Another member of Wivenhoe writers, Sue Dawes, also had an entry in flash flood that day. 'Keeping the Wolf from the door'.

Wednesday, 17 March 2021

Microfiction by Sue Whytock

Here at Wivenhoe Writers we have been writing micro fiction during lockdown. Before joining the group, I had never written anything shorter than 1,000 words. I had never considered writing micro-fiction, had always seen myself as a short story writer and memoirist. Now, though, I am converted.

My conversion to the micro or fast fiction form came via The Scottish Book Trust and a monthly competition they run called ‘50 Word Fiction’. The competition is free to enter and has four categories to submit to: Adults, Gaelic, Young Writers aged 12 – 18 and Young Writers aged 5 – 11. Every month there is a theme and the theme must feature in your story of no more than 50 words. I have entered many times, with themes as diverse as Wildflowers, A Mountain Walk, Sewing and Hello, From the Future. These prompts are fantastic writing exercises in themselves and they have changed my attitude towards fast fiction. I have now written for competitions where the word limits range from 100 to 360 to 500 and 1000 words.

These micro fiction pieces have value in themselves but can also be extended and incorporated into ideas for a longer piece of fiction. Various members of Wivenhoe Writers have entered the competition; Helen Chambers has been successful and won it and I have just won the latest competition – the theme was exercise and each of submitted a story as a writing group…exercise.

Data segment:
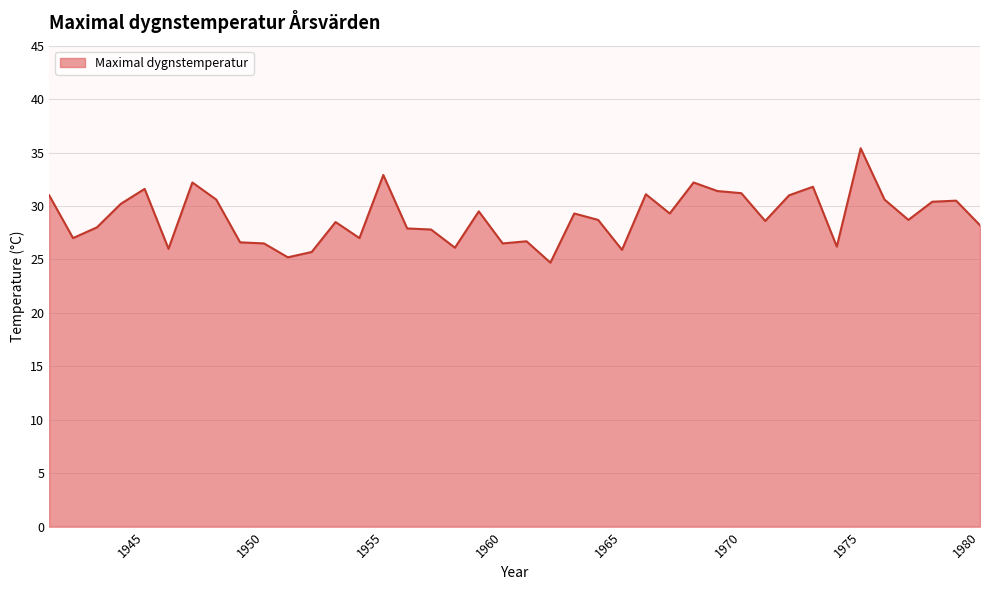

What is the difference between the maximum and minimum values?

10.7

Work instructions:
1. From the microfiction post, reproduce word for word the part that opens with the words containing "Microfiction by Sue" and closes with "I am converted.".
2. Which categories does the microfiction post say the '50 Word Fiction' competition accepts entries in? List them all.
3. Pick up the microfiction post after its final sentence and keep writing it.

Task-by-task answers:
1.
Microfiction by Sue Whytock

Here at Wivenhoe Writers we have been writing micro fiction during lockdown. Before joining the group, I had never written anything shorter than 1,000 words. I had never considered writing micro-fiction, had always seen myself as a short story writer and memoirist. Now, though, I am converted.

2.
Adults
Gaelic
Young Writers aged 12 – 18
Young Writers aged 5 – 11

3.
What is striking is the variety of responses to the same theme and we have shared our work in the group and made suggestions for edits and improvements to one another, so it has really been a collaborative creative process. If you are feeling ‘blocked’ or if a more substantial piece of work feels overwhelming at the moment, I can recommend diving into micro-fiction and The Scottish Book Trust is a great place to start.

The current theme is ‘seal’ and the deadline is March 30th. Find my winning entry here on the Scottish Book Trust website.

Examples from Wivenhoe Writers on the theme Exercise are below:


Kenneth worshipped physical fitness. He prostrated himself on its altar daily via exercise bike and abs-cruncher, and spent squillions on a personal trainer, but still the flab remained around his middle. A mystery.

Passing the baker’s window he considered which delicious pie he would take home and enjoy tonight.


Sprint on the spot; squat, lunge, stretch, repeat.

Sprint after dustcart with bin bags.

Lunge, struggle with children’s maths, stretch for answers. Feed squabbling children, burpees after lunch.

Sit up for video call.

Squat to clean kitchen floor.

Plunge arms in washing up.

Plank onto the sofa, stretch.

Repeat tomorrow.


Priya recalls her instructor’s voice. ‘Bring yourself into the room.’ Concentrating on the now, Priya breathes in and blows out, remembers to drop her shoulders and engage. Prone to backache, she adjusts her posture accordingly. ‘Exercise your writing muscles daily,’ the voice repeats. Priya taps the keyboard and types.


She leaned on the pedal and they were off, slowly, a rusty creak with each turn of the wheel. Sluggish tyres crunched and complained on the path as she clutched the age-spotted handlebars.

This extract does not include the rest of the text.